Tous les goûts sont dans la mode ?
Retour en 2021, les mannequins « plus size » (ndlr : au-dessus de la taille 40) se font une (petite) place auprès des marques. Fleurant bon le coup marketing, les enseignes mettent en scène une ou deux modèles dites « rondes » pour surfer sur le fameux bodypositivisme. Souvent digitales, ces campagnes affichent des top modèles qui, à l'instar d'une Ashley Graham, affichent maximum une taille 46, et surtout un corps ferme aux courbes vertigineuses très loin de correspondre à la réalité de ses comparses.

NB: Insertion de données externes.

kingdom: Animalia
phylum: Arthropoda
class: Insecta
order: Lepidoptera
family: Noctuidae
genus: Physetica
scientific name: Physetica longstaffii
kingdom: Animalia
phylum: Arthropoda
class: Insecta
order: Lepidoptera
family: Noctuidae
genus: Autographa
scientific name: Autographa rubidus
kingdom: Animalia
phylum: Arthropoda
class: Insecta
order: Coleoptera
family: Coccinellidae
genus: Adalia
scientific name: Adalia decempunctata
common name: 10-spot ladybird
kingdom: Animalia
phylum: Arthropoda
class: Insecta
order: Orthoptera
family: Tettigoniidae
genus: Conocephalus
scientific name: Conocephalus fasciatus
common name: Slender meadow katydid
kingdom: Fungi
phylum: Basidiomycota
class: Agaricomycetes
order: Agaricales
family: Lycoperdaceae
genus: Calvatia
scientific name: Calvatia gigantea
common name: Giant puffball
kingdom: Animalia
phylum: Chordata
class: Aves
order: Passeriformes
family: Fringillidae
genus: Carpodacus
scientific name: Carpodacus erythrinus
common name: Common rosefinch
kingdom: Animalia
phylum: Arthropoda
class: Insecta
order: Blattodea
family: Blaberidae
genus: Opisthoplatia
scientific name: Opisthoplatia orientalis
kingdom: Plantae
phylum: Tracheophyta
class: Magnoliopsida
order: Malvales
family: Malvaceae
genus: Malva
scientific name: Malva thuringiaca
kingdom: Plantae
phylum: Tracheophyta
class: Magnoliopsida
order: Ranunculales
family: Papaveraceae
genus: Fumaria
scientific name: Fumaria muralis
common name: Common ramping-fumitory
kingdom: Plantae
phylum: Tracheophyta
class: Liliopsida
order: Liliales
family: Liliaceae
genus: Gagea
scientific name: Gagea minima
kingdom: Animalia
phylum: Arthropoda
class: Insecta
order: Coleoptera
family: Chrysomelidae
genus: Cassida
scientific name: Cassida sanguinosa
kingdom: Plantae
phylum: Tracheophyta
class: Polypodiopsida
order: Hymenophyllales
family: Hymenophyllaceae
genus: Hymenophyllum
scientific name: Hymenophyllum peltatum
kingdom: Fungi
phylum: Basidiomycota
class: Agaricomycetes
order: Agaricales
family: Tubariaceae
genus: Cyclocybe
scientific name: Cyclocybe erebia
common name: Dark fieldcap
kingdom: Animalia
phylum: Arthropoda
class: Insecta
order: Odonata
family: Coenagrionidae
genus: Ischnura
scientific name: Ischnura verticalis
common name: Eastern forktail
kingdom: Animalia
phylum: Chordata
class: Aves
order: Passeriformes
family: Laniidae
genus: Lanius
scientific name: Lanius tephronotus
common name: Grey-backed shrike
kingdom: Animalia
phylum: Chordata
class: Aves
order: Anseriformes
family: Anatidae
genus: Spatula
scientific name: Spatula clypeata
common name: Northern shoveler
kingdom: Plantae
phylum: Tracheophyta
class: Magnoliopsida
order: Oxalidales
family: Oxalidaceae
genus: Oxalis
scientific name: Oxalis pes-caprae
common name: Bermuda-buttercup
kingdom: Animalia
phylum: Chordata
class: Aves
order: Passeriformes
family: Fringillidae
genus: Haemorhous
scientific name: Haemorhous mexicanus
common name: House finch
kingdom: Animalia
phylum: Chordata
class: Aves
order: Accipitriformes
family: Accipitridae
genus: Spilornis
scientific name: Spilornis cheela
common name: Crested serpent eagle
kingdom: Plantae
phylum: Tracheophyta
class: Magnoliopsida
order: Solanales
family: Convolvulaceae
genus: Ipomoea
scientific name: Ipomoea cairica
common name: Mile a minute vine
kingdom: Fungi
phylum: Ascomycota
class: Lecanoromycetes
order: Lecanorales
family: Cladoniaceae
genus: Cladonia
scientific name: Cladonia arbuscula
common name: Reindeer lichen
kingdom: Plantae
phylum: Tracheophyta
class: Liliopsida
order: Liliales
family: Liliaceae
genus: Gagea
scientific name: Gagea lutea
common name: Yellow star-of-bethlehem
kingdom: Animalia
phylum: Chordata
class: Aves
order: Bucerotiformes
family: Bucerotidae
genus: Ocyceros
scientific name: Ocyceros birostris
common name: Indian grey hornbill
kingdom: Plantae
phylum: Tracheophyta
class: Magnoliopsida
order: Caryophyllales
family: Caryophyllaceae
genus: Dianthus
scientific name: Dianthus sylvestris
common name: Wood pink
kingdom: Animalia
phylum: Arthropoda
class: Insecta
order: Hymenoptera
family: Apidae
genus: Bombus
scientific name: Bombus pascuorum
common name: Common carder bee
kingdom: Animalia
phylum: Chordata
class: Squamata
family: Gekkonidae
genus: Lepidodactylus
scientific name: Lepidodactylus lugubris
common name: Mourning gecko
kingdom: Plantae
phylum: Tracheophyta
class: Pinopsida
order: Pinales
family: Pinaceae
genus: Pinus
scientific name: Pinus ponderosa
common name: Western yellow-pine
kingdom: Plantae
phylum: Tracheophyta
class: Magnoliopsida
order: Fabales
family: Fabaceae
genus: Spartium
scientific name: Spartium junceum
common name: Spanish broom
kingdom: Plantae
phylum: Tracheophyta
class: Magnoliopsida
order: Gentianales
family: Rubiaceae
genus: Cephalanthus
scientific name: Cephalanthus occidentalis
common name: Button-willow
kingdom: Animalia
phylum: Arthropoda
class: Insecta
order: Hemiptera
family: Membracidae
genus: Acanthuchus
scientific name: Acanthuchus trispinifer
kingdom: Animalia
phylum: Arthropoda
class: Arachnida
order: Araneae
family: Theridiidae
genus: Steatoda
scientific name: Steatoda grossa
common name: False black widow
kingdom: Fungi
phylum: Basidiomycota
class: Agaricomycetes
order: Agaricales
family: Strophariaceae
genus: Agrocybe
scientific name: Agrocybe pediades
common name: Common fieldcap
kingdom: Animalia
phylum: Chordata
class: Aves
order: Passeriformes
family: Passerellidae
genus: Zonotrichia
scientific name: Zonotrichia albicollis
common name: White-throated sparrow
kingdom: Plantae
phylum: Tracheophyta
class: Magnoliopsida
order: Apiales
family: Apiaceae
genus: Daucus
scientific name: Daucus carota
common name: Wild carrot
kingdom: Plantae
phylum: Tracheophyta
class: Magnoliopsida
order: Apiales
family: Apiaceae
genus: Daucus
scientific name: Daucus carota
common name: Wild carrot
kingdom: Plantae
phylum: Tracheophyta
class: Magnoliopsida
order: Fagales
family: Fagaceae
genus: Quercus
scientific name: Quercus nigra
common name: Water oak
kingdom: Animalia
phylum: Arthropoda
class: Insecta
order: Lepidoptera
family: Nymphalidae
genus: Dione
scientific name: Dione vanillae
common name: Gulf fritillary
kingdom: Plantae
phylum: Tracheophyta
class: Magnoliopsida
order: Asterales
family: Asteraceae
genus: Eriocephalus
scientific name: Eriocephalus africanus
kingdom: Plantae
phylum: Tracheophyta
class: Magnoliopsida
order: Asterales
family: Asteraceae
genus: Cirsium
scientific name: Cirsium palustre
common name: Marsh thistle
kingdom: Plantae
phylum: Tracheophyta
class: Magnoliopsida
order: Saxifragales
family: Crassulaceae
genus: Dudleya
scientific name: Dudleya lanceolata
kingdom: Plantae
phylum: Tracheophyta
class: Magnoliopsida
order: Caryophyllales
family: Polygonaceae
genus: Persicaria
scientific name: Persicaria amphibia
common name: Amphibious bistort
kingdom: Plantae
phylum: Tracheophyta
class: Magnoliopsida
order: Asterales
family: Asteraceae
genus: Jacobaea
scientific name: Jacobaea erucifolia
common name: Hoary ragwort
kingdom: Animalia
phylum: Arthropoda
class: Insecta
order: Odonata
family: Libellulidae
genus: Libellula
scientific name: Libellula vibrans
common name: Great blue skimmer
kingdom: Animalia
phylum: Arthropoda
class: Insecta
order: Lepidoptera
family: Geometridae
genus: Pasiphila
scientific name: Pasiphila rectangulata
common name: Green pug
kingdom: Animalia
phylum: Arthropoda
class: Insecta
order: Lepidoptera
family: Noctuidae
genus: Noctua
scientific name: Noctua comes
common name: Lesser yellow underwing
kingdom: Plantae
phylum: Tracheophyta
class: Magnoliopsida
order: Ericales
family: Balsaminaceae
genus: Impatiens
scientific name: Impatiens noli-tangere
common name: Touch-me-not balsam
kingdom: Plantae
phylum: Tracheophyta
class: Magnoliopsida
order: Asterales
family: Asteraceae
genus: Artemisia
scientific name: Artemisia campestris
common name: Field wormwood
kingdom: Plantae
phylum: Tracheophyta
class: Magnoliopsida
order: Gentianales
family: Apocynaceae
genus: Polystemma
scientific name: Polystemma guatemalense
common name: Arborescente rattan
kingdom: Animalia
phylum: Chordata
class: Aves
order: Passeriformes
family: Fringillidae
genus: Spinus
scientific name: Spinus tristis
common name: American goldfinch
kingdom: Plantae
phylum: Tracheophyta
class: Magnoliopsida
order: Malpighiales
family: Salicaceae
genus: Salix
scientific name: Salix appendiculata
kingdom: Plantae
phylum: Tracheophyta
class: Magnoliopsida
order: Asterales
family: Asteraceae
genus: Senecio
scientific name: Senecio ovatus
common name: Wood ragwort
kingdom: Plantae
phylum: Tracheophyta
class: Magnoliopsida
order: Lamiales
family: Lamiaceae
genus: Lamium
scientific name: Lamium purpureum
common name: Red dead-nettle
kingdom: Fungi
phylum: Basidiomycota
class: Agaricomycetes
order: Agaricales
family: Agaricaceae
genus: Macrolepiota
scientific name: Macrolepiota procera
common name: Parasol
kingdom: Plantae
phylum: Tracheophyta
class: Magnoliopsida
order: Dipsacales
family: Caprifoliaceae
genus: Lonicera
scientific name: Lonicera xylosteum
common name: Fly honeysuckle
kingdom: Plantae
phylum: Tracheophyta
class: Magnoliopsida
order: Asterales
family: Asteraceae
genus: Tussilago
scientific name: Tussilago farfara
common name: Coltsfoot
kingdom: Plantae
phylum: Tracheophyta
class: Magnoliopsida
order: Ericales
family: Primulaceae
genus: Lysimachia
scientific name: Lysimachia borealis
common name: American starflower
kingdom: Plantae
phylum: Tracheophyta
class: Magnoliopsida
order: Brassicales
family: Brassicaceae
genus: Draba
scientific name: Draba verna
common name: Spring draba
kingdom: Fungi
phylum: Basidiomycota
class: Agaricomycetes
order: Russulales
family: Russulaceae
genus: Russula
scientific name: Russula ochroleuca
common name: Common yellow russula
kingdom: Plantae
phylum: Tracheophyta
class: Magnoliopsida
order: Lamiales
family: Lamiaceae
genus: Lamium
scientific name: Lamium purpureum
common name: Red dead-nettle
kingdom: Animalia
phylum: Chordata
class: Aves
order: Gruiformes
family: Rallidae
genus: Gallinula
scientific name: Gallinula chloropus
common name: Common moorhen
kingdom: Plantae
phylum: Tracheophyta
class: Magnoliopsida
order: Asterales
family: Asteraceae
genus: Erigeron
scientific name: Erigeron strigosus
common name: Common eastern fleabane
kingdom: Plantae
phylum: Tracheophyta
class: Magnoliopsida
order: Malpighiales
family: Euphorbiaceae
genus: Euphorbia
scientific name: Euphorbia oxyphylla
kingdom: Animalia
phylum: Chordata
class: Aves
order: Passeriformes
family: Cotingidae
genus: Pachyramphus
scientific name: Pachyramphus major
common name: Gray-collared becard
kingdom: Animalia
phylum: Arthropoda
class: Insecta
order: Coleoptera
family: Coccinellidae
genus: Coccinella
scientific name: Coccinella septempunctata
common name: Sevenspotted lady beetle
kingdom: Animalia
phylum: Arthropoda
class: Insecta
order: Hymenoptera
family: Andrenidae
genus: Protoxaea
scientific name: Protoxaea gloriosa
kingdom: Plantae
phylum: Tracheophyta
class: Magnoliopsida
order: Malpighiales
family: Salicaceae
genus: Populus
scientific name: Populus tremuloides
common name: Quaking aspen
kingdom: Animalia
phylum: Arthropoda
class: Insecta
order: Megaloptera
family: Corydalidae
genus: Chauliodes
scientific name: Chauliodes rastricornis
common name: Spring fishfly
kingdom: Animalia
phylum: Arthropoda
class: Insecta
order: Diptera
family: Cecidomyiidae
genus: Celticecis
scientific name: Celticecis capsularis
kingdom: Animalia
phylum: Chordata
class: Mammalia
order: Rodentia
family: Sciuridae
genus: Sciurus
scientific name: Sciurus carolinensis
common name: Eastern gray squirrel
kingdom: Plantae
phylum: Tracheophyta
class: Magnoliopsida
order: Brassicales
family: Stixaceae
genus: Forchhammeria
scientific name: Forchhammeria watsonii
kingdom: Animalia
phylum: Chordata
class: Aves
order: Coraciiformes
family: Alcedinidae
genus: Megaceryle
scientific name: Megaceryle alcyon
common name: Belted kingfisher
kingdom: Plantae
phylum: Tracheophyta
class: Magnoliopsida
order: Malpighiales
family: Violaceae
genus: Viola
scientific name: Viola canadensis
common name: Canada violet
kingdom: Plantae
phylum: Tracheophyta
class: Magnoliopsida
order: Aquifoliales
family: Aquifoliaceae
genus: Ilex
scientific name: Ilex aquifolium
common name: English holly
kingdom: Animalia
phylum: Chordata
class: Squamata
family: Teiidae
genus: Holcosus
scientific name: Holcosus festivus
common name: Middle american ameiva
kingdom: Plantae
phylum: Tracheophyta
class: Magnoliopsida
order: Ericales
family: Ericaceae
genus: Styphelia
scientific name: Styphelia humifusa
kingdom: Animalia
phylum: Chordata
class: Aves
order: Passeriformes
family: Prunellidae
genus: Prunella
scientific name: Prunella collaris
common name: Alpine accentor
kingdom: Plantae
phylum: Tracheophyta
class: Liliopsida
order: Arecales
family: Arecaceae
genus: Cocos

Si une plus grande pluralité corporelle a désormais droit de cité (vergetures, non-épilés, plus de cinquante ans...), il n'en demeure pas moins qu'il reste toujours une minorité sous-représentée au milieu des corps standardisés. Et quid des hommes pour l'instant exclus de ce mouvement ?
Alors bien sûr, il faut se réjouir que la mode s'ouvre à d'autres tailles, mais qu'en est-il dans les rayons des magasins ? Certaines marques ont pris le parti de créer une ligne dédiée aux « grandes tailles », d'autres d'étendre leur gamme du 32 au... 44. Une avancée certes, mais très timorée, surtout lorsqu'on sait que la femme française fait en moyenne une taille 40/42, selon la Fédération française du prêt-à-porter féminin.